Zumindest was die Presseresonanz anbelangt, erweist sich die Dada-Messe als Erfolg, auch wenn die kunsthistorische Fachpresse es vermied, über die Ausstellung zu berichten.228 Neben dem Katalog dokumentieren die wenigen heute noch erhaltenen Fotos, die teilweise auch in Höchs Nachlass überlebten, die für die Kunstgeschichtsschreibung des zwanzigsten Jahrhunderts wichtige Präsentation. Die Besucherzahlen waren für die Dadaisten eher unerfreulich. Ursächlich für das Ausbleiben der Galeriebesucher waren nicht zuletzt die hohen Eintrittspreise. Drei Mark überstiegen deutlich die Möglichkeiten eines Fabrikarbeiters.229 Längst sind die Auswirkungen der Inflation zu spüren, die im November 1923 ihren Höchststand erreicht. Doch ein Hauptmann namens Matthäi ließ sich den Besuch der Messe etwas kosten. Das sollte gerichtliche Folgen für einige der Aussteller haben. Es kommt zu einer Anklage gegen Grosz, Schlichter und Herzfelde, vorgeladen wurden ebenfalls der Galerist Burchard und der angeblich verantwortliche Oberdada Johannes Baader. Letztere gehen straffrei aus. Der Vorwurf richtet sich vor allem gegen Schlichters von der Decke hängenden »Preußischen Erzengel« sowie die ebenfalls auf der Ausstellung gezeigte erste Graphikmappe von Grosz, »Gott mit uns«. Die Ankläger sehen in den Darstellungen der Künstler eine »verabscheuungswürdige Verunglimpfung« des deutschen Militärs in großem Stil.230 Wegen Beleidigung der Reichswehr werden die Delinquenten zu verhältnismäßig niedrigen Geldstrafen verurteilt. Die Künstler finden vor Gericht wichtige Fürsprecher, den Leiter der Städtischen Galerie Dresden, Paul Schmidt, sowie von ganz oberster Stelle den Reichskunstwart Edwin Redslob.231 Die offenbar eher defensive Haltung von Grosz und Herzfelde vor Gericht enttäuschte Raoul Hausmann im Rückblick: »Mich hatte man in Ruhe gelassen, als Tschechoslowake war ich Mitglied eines fremden Staates, da war man vorsichtiger. Schließlich gab es nur Geldstrafen, ein kümmerliches Resultat. Der Hauptzeuge der Verteidigung, der Direktor des Museums in Dresden, Paul Schmidt, hatte keine Mühe, den Richter zu überzeugen, dass sämtliche DADAistische Greuel nichts seien als jugendliche und wohl entschuldbare Knabenstreiche.«232
Hausmann hatte kurz zuvor, um sich von seiner Frau scheiden lassen zu können, die tschechische Staatsbürgerschaft angenommen. Er erinnert sich weiterhin, dass nach der Ausstellung ein großer Teil der »Gegenstands-Assemblagen« zerstört wurde.233
Die Dada-Messe ist der Höhepunkt der Berliner Dada-Bewegung und nimmt das nahende Ende vorweg.
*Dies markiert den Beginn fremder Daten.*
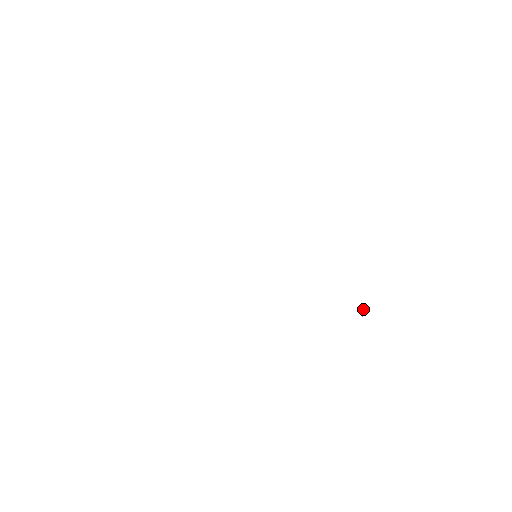
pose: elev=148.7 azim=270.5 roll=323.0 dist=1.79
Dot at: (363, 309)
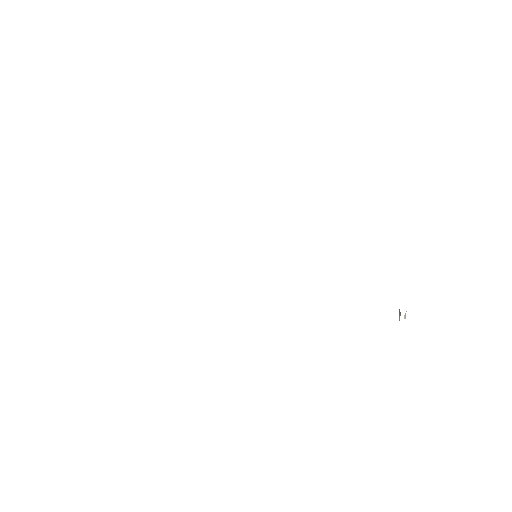
Dot at: occluded
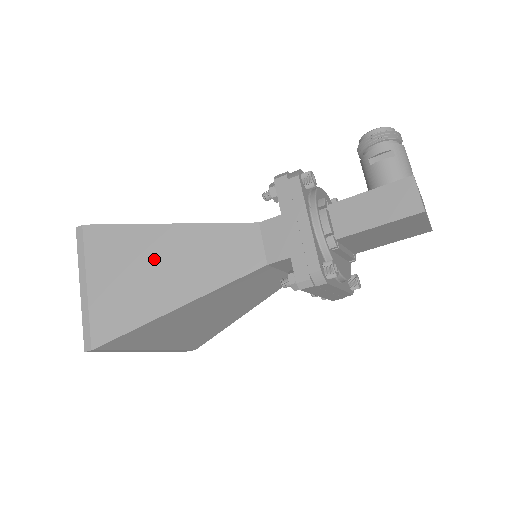
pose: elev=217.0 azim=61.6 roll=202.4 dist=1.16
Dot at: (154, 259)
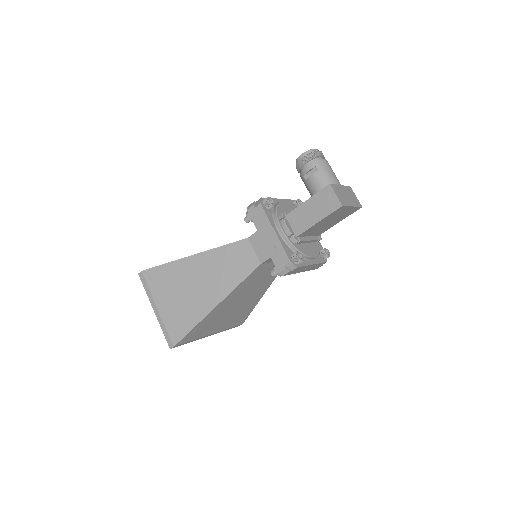
Dot at: (192, 280)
Die meisten Beteiligten gehen in der folgenden Zeit eigene Wege, auch wenn einige von ihnen, wie Raoul Hausmann und Hannah Höch, Dada noch nicht aufgeben. Im Sommer 1920 verbringen Hannah Höch und Raoul Hausmann gemeinsam ihre Ferien auf Rügen. Nach ihrer Rückkehr bricht das alte Beziehungsdrama wieder los.